[YOUR GOAL]
Below are the entries; return exactly the line with "502 314 4.15" and every later line, without anything else.

(Beginning of SUPPLIED INFORMATION)

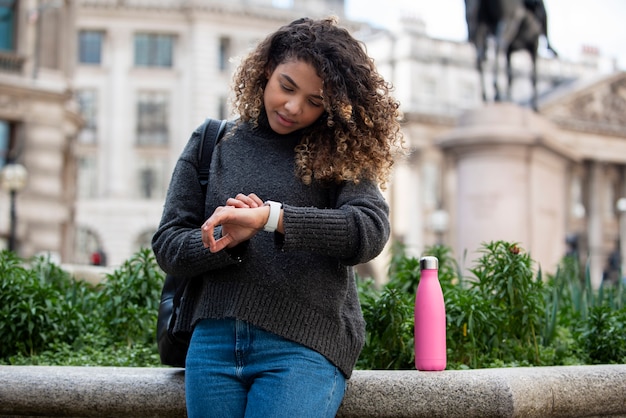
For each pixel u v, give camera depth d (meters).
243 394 2.42
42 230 27.00
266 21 46.72
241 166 2.55
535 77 11.48
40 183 26.94
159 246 2.56
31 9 26.83
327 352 2.41
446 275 4.63
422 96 51.59
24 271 4.78
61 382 2.87
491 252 4.34
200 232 2.49
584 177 54.31
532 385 2.71
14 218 19.52
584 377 2.89
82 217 45.56
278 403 2.30
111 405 2.83
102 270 6.79
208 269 2.46
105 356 4.32
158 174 46.56
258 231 2.46
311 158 2.50
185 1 46.09
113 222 45.66
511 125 10.38
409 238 50.72
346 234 2.34
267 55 2.55
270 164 2.54
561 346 4.36
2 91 26.14
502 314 4.15
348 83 2.47
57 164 27.33
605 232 55.28
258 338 2.41
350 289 2.58
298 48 2.45
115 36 46.19
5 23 26.67
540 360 4.18
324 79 2.41
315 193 2.52
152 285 4.87
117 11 45.97
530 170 10.23
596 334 4.42
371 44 53.91
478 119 10.54
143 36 46.62
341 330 2.46
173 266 2.51
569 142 51.81
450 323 3.95
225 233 2.35
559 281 5.80
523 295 4.16
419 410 2.65
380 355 3.82
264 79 2.58
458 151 10.54
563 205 11.59
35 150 26.81
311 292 2.43
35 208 26.84
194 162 2.65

(End of SUPPLIED INFORMATION)

[OUTPUT FOR THIS TASK]
502 314 4.15
348 83 2.47
57 164 27.33
605 232 55.28
258 338 2.41
350 289 2.58
298 48 2.45
115 36 46.19
5 23 26.67
540 360 4.18
324 79 2.41
315 193 2.52
152 285 4.87
117 11 45.97
530 170 10.23
596 334 4.42
371 44 53.91
478 119 10.54
143 36 46.62
341 330 2.46
173 266 2.51
569 142 51.81
450 323 3.95
225 233 2.35
559 281 5.80
523 295 4.16
419 410 2.65
380 355 3.82
264 79 2.58
458 151 10.54
563 205 11.59
35 150 26.81
311 292 2.43
35 208 26.84
194 162 2.65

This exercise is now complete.